When Microsoft first launched Windows, it was a revelation.

Not only did it bring together the disparate parts of the operating system (OS) in a way that made it navigable, but it added basic tools for communication and productivity. Over the years, Windows has been refined and extended – not always for the better – while PC
users have found themselves using third-party programs and tools to supplement those found in Windows itself.

The result is that we now have multiple ways of achieving different tasks – and far too many means of communicating or being contacted. It’s therefore more important than ever to have Windows set up the way that works best for our particular needs and to be able to
easily access the tools we need, when we need them.

With an ever-growing number of distractions that are fighting for your attention throughout the day, it’s important to be as productive as possible. With that in mind, we’ve dug up the best Windows tricks and talked to several productivity experts to find 51 tips sure to help you get more work done with your PC in less time.

Although these tips apply primarily to Windows 7, most also work in Vista and many apply to XP as well.


Minimise all windows
When your desktop becomes so cluttered that you can’t find anything, a good way to re­­gain focus is to minimise all the windows except the one you’re working on. Grab the title bar of the window you want to use and shake your mouse a little. All other windows will vanish into the Taskbar. Shake again to restore the windows. Ctrl, Home also works.

Use folders in your email client
Letting email accumulate in your inbox makes it difficult to quickly find important messages. It also increases the odds that you’ll overlook a message that re­­quires urgent attention. Right-click to delete the junk and file non-actionable messages into clearly defined folders.

Be judicious with email folders
An email folder shouldn’t be so narrow of purpose that it’s never used, but neither should it be so broad that it becomes overstuffed with messages – unless you use it for archiving. Use a descriptive name and keep it short enough that it doesn’t require scrolling within the Mail Folders pane. Folders can usually be nested, too.

Use rules to route messages
When your personal involvement isn’t necessary, email rules can save time. For example, do newsletters from the same company arrive 10 times a day? Put them into a folder for ‘later review’. In Outlook, select Tools, Rules and Alerts. Other clients have a similar option.

Remap the Windows key
If you never use the Windows key or would rather swap its keyboard position with another button, download a keyboard remapper. Many cheap or free applications for this purpose are available, but Keyboard Remapper (tinyurl.com/38w8jk3) works well. Remap to your heart’s content, but keep in mind that, since it bypasses Windows, there’s no way to change or disable a laptop’s Fn key. You can also use the utility to check your computer’s Bios for any potential tweakability.

Choose your own search engine
Your computer maker probably preset Internet Explorer’s default search en­­gine
to whichever company paid it. Otherwise, it’ll be set to Microsoft’s liking: Bing. Either way, it may not be the best choice.

Change the search default engine by clicking the drop-down arrow in the top-right corner of the Internet Explorer window (within the search box), and click Find More Providers.
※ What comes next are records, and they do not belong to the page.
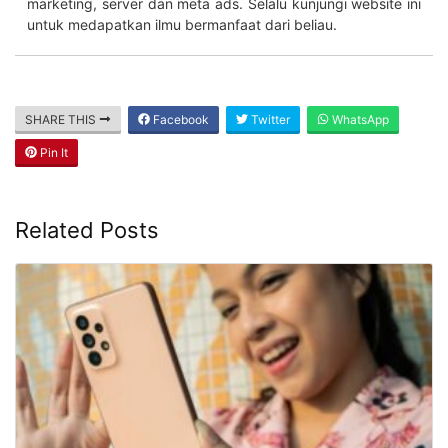
marketing, server dan meta ads. Selalu kunjungi website ini
untuk medapatkan ilmu bermanfaat dari beliau.
SHARE THIS
Facebook
Twitter
WhatsApp
Pin It
Related Posts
You won’t find Google without a hunt, so type Google into the ‘Find add-ons...’ search box and select the first result, Google Search Suggestions. Click ‘Add to Internet Explorer’ and, at the pop-up, click ‘Make this my default search provider’.

Improve Windows Search
If Windows Search isn’t finding everything that you know you’ve saved, check the Windows Indexing Options and the locations included in the search index. Type indexing options into the Start Menu search bar, then click Modify and navigate through the C drive to add more locations to index.

Rename files fast
If you need to rename several files in Windows Explorer, save time by selecting the first file in your list, pressing F2, and typing in the new name. When finished, press Tab instead of Enter. Explorer will jump you to the next file in the list and automatically select the entire file name so you can rename it without having to press the Backspace key. Continue pressing Tab, and you’ll zip through the list one file at a time.

Drag-and-drop items in Outlook
Outlook lets you drag any item to any other area of the program, where it will create a new item that includes the dragged information. Drag an email to the Contacts button to create a new contact for the sender, for example, with Outlook automatically populating the Name and Email fields, and putting the body of the message in the Notes field. Alternatively, drag a contact to the Calendar to create a Meeting Invitation for that person.
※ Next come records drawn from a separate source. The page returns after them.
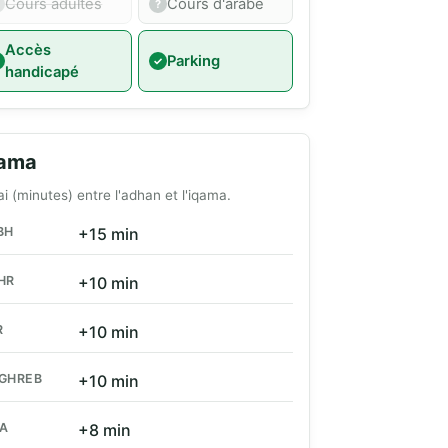
Cours adultes
Cours d'arabe
Accès
Parking
handicapé
qama
ai (minutes) entre l'adhan et l'iqama.
BH
+15 min
HR
+10 min
R
+10 min
GHREB
+10 min
HA
+8 min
Don’t keep checking your email
Frequent checking breaks your concentration and interrupts what you’re doing, wasting time as you return your focus to the task at hand. Reduce how often your email client checks for new messages to something less distracting: every 10 minutes should give you time enough to focus without keeping people waiting too long for a response. In Outlook, click Ctrl, Alt, S and change the setting for ‘Schedule an automatic send/receive every X minutes’ (where X is the number of minutes).